Despite the recent positive moves by the security vendors, I unfortunately believe that hackers will always exist, and that even the security vendors themselves are vulnerable. Several days after the Trend Micro™ Web App Security pre-launch, one of the oldest and most respected information security communities @attritionorg tweeted a couple of pictures of a Trend Micro website which had been shown to be vulnerable to Cross-Site Scripting (XSS) attacks. Another tweet later demonstrated that the Web App Security is running on the WordPress platform and had a publicly exposed admin panel. That is an unsubtle message to the security industry that it needs to take its own medicine and that the security industry must continue to innovate and be on its toes constantly.
Organisations need to realise that websites are not just websites.
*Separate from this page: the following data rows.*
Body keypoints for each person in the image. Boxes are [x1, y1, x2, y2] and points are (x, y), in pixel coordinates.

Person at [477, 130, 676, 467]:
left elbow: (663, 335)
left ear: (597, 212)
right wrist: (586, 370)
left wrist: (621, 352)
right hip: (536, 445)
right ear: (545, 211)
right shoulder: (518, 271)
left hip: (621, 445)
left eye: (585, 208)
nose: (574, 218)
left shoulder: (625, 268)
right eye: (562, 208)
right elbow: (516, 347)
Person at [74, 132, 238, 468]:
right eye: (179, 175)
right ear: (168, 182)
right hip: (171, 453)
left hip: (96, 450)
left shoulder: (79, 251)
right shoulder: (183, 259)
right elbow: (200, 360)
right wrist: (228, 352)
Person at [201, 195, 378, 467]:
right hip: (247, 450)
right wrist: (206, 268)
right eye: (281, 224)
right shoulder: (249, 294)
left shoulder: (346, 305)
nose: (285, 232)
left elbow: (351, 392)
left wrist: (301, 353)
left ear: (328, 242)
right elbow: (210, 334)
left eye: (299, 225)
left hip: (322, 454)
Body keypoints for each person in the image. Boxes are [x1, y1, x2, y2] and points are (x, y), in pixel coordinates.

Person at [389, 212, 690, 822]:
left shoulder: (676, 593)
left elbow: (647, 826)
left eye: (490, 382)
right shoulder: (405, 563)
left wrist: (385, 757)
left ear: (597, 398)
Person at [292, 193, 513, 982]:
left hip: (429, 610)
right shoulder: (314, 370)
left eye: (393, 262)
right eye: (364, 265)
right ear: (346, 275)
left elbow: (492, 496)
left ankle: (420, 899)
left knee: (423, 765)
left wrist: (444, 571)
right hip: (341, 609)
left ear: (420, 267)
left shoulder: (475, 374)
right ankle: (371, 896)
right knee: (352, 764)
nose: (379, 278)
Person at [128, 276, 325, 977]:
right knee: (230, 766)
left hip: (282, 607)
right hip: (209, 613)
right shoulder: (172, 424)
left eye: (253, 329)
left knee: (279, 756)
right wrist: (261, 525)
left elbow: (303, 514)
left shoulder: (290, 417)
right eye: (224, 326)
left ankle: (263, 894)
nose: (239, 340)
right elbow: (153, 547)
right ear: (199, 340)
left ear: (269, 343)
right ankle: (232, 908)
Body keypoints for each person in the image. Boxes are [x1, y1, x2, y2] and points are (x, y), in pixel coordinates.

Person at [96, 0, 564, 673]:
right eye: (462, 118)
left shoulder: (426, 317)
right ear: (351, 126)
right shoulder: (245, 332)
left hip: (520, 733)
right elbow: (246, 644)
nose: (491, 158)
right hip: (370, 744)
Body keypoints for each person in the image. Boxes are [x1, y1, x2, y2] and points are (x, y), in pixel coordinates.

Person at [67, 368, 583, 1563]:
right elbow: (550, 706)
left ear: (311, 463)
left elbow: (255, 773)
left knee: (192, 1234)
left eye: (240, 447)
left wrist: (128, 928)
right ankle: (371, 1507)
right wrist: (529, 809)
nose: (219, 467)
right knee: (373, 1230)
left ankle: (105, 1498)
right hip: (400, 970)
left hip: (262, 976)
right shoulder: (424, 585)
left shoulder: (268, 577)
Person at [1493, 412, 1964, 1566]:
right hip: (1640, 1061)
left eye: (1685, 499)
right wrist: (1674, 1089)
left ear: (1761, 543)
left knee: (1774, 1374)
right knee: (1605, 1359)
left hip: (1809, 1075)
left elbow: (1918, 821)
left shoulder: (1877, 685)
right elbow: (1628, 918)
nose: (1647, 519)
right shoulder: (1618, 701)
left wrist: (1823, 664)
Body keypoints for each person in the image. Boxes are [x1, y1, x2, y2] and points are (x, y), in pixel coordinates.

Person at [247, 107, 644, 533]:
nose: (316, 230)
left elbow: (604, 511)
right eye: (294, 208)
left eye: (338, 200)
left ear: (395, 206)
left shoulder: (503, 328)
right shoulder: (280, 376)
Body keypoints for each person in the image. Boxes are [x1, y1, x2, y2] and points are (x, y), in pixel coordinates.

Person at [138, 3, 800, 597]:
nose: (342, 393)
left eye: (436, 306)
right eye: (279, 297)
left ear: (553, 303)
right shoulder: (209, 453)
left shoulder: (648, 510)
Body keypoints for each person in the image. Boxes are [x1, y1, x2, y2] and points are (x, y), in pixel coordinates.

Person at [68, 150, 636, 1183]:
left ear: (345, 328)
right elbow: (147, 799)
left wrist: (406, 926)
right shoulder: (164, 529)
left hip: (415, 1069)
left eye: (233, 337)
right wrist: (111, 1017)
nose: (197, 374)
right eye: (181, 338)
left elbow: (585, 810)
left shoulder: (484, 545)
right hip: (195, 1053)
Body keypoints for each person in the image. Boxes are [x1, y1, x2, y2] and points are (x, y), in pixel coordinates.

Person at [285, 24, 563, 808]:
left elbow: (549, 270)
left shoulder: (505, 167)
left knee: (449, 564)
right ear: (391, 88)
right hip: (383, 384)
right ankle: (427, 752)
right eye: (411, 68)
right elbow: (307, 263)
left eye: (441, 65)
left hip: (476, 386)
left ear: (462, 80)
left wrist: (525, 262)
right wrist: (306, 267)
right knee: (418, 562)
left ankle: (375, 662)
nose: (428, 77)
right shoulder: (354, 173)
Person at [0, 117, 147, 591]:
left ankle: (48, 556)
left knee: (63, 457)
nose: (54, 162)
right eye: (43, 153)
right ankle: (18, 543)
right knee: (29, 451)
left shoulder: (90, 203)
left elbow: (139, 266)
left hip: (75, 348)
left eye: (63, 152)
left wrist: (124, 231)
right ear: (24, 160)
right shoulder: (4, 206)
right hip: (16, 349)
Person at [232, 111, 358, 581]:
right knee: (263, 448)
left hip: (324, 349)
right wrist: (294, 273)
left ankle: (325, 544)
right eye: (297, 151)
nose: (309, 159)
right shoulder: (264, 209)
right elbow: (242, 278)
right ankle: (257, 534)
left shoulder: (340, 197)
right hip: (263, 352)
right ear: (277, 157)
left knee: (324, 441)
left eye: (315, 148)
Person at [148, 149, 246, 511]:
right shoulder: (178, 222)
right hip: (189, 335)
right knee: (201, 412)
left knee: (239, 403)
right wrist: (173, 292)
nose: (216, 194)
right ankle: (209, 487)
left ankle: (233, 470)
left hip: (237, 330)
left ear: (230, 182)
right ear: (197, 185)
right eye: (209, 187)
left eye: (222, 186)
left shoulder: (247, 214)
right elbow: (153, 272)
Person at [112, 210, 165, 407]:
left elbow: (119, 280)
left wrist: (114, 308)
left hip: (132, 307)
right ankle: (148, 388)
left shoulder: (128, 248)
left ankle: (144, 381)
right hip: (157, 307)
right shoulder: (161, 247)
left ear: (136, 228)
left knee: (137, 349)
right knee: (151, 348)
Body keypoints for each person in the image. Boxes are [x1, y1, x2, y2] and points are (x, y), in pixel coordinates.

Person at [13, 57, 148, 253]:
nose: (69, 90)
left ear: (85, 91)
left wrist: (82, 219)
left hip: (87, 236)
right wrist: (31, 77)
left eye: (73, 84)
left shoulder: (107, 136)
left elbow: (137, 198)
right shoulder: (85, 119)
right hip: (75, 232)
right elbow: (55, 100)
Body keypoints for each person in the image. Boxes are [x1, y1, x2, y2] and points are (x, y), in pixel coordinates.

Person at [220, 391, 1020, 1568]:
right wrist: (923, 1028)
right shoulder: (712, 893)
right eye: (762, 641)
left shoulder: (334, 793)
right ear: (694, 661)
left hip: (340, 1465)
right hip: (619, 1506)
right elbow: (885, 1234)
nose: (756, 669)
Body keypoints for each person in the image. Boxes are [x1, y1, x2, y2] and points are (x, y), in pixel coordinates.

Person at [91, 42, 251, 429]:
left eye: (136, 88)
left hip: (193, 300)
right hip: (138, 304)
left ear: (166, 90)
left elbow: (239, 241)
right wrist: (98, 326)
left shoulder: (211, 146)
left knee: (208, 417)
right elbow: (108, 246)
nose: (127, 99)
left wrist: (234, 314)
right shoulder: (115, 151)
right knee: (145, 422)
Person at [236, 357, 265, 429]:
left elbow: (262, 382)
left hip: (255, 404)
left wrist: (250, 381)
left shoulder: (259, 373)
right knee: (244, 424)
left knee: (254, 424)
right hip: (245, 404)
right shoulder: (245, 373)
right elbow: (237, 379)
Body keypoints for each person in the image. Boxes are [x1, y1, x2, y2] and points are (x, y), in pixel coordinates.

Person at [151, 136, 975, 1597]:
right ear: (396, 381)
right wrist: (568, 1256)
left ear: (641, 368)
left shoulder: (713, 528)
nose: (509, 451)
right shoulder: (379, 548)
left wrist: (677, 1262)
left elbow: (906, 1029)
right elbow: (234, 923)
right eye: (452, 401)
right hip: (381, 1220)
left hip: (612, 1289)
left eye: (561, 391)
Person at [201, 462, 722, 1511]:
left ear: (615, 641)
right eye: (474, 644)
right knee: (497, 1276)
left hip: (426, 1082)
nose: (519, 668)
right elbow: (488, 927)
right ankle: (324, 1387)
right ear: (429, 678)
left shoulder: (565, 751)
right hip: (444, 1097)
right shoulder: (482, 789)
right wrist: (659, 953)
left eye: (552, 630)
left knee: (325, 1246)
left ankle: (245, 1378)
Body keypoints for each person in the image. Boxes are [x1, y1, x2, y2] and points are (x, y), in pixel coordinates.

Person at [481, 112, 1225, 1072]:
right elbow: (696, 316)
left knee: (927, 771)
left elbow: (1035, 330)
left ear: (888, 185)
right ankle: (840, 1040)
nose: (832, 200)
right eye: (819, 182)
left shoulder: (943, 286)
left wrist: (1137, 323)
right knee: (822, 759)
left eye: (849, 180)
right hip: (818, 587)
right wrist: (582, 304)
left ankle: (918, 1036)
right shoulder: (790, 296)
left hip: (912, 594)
Businesses have a fundamental dependence on their websites, and a compromised website can destroy a healthy business in no time at all. Security needs to be an integrated part of everything we do – not an afterthought – and everybody must understand risk and change their behaviour accordingly.
I have every reason to believe that Black Hats are also skilled librarians, able to cash in on the seemingly worthless information stolen years ago, which becomes priceless when a person becomes famous. There is not a lot we can do about the ticking time bombs of e-mail archives that have already been stolen, but we can absolutely make sure that web vulnerabilities are discovered and eliminated.
Innovative and creative approaches to security, like ImmuniWeb’s hybrid assessment, are essential. By continuing to innovate, I hope that the security industry will bring some peace to the many SMBs worried about their confidential information.